The Fed should get ready for higher unemployment
ANNOUNCING another interest-rate increase on Wednesday (Jul 27), United States Federal Reserve chair Jerome Powell said that the path toward a soft landing — with lower inflation and no significant rise in unemployment — has narrowed. The question is whether there is any such path.
On Thursday, the first estimate of US second-quarter gross domestic product (GDP) showed a fall of 0.9 per cent at an annual rate. This came after a drop of 1.6 per cent in the first quarter. Two consecutive quarters of lower GDP are generally termed a “technical recession” — although it’s too soon to say whether this one is the real thing. The data get revised and, more important, the labour market still looks exceptionally tight. Under current circumstances, Powell would be delighted with a pause in output growth that causes no rise in unemployment yet still presses down on inflation. That would be deemed a soft landing.

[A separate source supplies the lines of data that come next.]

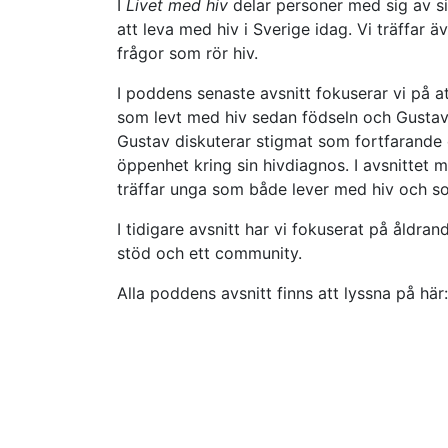
I
Livet med hiv
delar personer med sig av si
att leva med hiv i Sverige idag. Vi träffa
frågor som rör hiv.
I poddens senaste avsnitt fokuserar vi på at
som levt med hiv sedan födseln och Gustav 
Gustav diskuterar stigmat som fortfarande
öppenhet kring sin hivdiagnos. I avsnittet m
träffar unga som både lever med hiv och som 
I tidigare avsnitt har vi fokuserat på åldra
stöd och ett community.
Alla poddens avsnitt finns att lyssna på här:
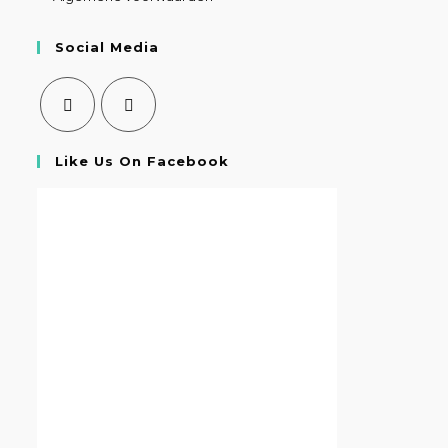
Social Media
Like Us On Facebook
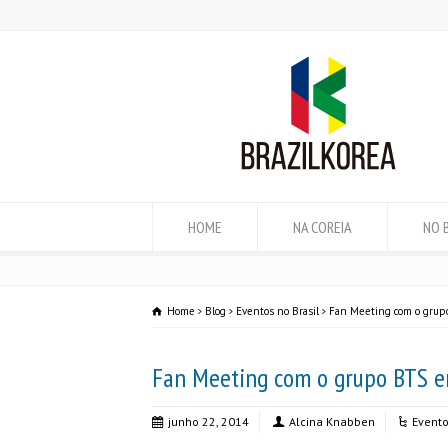
HOME
NA COREIA
NO 
Home
Blog
Eventos no Brasil
Fan Meeting com o grup
Fan Meeting com o grupo BTS e
junho 22, 2014
Alcina Knabben
Evento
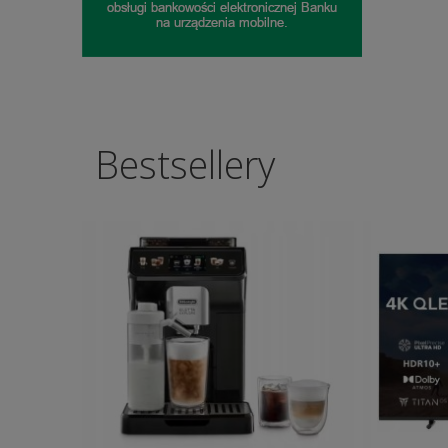
Bestsellery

But would this kind of slowdown suffice to get inflation back under control? Monetary policy can curb growth in demand — somewhat uncertainly, and with a lag. How that demand resolves into changes in output, employment and prices is beyond the Fed’s reach. The central bank’s choices boil down to this: Does it try to curb demand gradually (which risks letting high inflation get entrenched) or abruptly (which risks a severe recession and much higher unemployment)? It has no finer control than that.